The Bay Area Council wants the region’s lead transportation agency to make everyone play nice and support the revised high-speed rail plan from San Jose to San Francisco.
The council, which represents Bay Area businesses, has sent a letter to the Metropolitan Transportation Commission urging the group to take a leadership role in promoting the creation of high-speed rail in conjunction with the electrification of Caltrain.
Residents and lawmakers in Peninsula communities have expressed strong opposition to the elevated viaducts and disruptive travel levels of the original high-speed rail plan for the region.

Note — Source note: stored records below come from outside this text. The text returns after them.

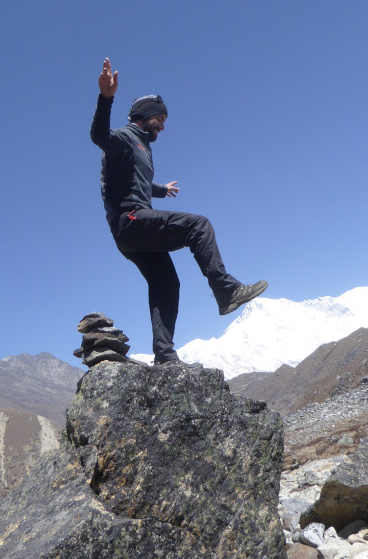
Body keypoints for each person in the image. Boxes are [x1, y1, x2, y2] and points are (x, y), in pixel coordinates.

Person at [90, 58, 267, 365]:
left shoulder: (142, 146)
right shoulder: (123, 137)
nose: (163, 123)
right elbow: (99, 137)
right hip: (130, 221)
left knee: (166, 283)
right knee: (198, 226)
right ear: (145, 116)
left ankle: (164, 355)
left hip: (131, 231)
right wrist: (105, 99)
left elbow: (136, 181)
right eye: (160, 117)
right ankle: (226, 291)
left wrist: (161, 189)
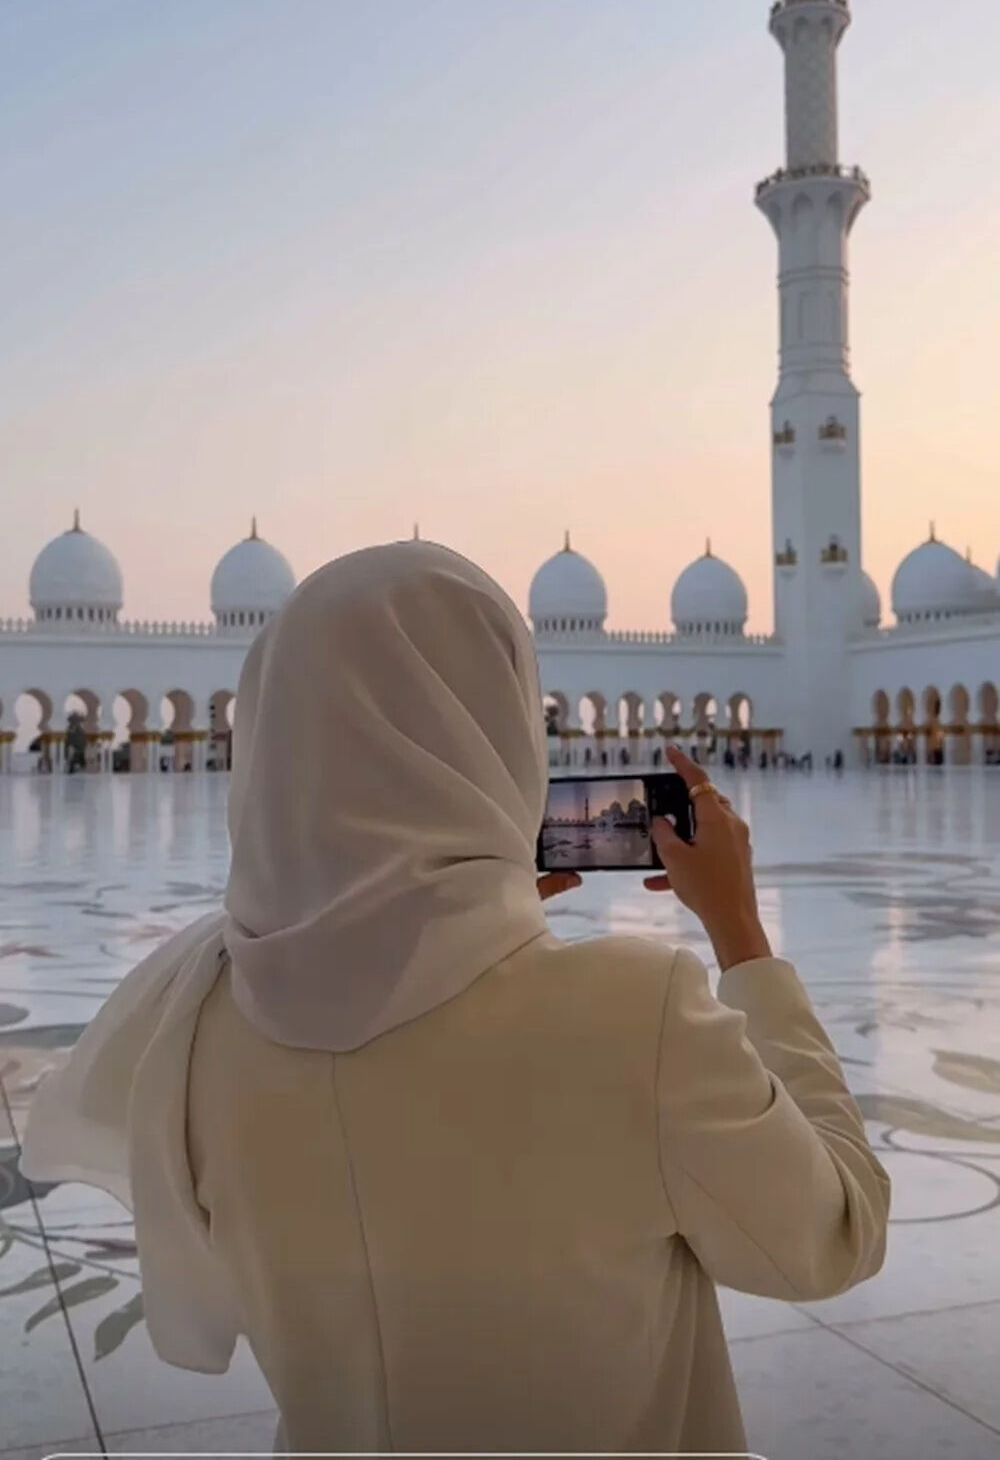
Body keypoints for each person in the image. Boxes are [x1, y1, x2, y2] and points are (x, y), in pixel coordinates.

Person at [22, 541, 890, 1457]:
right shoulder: (639, 1016)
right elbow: (833, 1235)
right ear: (501, 727)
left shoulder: (194, 1024)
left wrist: (478, 916)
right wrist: (742, 939)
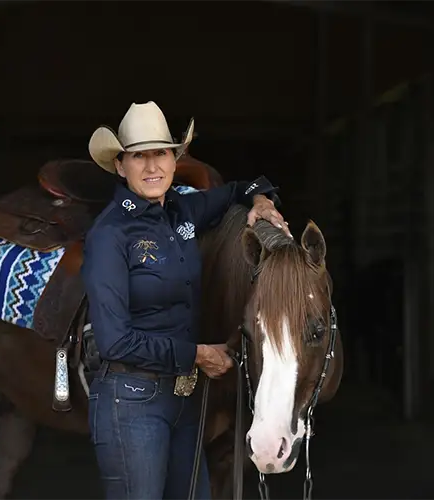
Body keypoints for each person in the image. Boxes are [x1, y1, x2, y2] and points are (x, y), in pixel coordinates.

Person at [81, 101, 288, 500]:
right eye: (139, 156)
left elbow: (239, 189)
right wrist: (198, 355)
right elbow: (114, 341)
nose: (152, 166)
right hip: (131, 401)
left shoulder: (183, 210)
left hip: (185, 401)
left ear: (175, 160)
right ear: (121, 166)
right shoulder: (110, 235)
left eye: (160, 153)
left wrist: (262, 201)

Instead of spending $6 billion to create a fully-realized high-speed rail system, there is now support for a blended approach, in which Caltrain and high-speed rail trains share most of the existing trackway in the Peninsula. The new plan is slated to cost $2 billion, and it would electrify Caltrain — long sought-after by the rail operator — while still allowing high-speed rail to meet some of the speed requirements outlined in a 2008 state bond measure, its backers say.
Critics of the plan said that high-speed rail would be slowed significantly and never attain the ridership levels necessary to make it financially self-sufficient.

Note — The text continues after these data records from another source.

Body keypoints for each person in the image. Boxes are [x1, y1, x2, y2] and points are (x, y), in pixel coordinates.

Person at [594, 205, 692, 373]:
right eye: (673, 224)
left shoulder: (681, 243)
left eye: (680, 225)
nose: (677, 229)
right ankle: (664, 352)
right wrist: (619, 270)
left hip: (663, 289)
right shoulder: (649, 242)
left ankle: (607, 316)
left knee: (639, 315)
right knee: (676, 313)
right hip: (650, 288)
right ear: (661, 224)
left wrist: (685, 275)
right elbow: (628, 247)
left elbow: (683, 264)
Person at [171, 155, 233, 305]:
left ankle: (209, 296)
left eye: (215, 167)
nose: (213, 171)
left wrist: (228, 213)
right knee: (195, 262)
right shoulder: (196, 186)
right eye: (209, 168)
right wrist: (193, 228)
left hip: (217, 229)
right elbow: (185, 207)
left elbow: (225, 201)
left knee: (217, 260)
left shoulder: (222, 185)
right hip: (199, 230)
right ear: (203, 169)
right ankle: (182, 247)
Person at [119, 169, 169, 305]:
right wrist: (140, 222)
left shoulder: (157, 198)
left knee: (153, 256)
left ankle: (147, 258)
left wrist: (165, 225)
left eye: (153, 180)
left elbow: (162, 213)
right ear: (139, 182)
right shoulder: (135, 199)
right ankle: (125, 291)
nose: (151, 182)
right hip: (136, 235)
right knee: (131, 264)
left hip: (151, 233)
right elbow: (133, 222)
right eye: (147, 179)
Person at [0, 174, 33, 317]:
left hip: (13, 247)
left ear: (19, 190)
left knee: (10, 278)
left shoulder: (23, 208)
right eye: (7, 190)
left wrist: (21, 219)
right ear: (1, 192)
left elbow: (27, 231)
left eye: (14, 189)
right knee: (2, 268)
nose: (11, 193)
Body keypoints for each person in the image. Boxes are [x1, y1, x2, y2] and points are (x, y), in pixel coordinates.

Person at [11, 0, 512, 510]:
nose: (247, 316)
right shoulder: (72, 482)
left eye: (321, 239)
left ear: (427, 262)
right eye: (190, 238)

The Bay Area Council is banking on the former, and it wants the MTC to come out and strongly support the measure — a unified front that could attract more federal dollars for the $43 billion project.

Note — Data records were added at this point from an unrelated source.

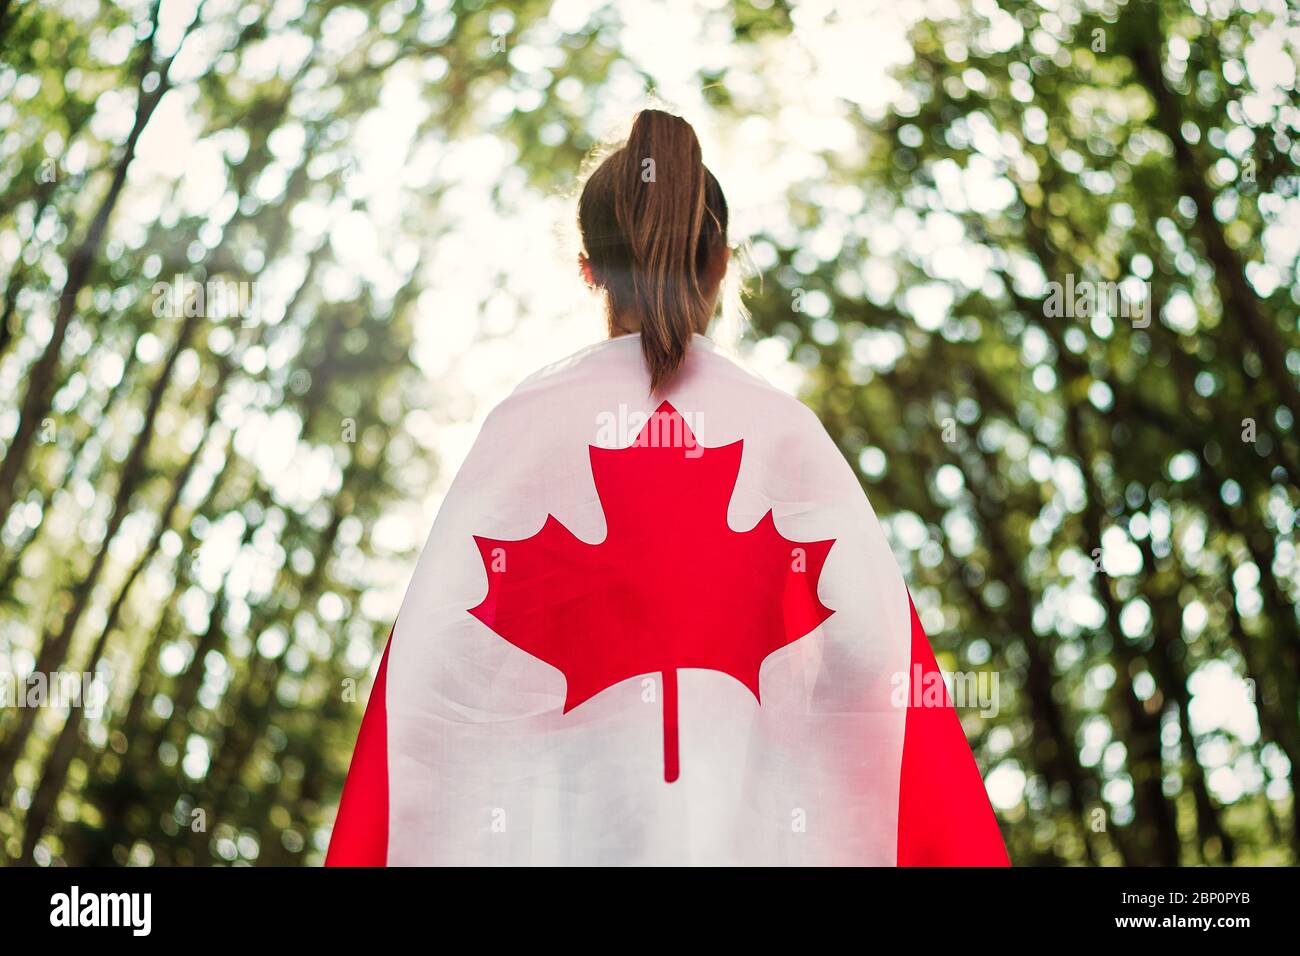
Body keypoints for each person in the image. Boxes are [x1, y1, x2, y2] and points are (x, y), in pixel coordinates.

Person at [327, 109, 1008, 866]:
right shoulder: (787, 436)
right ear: (720, 262)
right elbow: (877, 678)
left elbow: (437, 683)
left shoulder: (523, 429)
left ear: (586, 268)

“California high-speed rail and the electrification of Caltrain are an historic opportunity for our region,” said Bay Area Council president Jim Wunderman. “Our region is always more successful when we speak with one voice, and we have always struggled when we squabble amongst ourselves. Our region needs to resolve the various project concepts into a single project vision, and we urge the well-respected Metropolitan Transportation Commission to take on that unifying role.”
Randy Rentschler, spokesman for the MTC, said his group is happy the council is taking a strong role in high-speed rail.
“We understand that is a very complicated project and it’s about getting the process right,” said Rentschler. “We know that we’re uniquely situated to make that happen, and we plan on getting everyone on the same page.”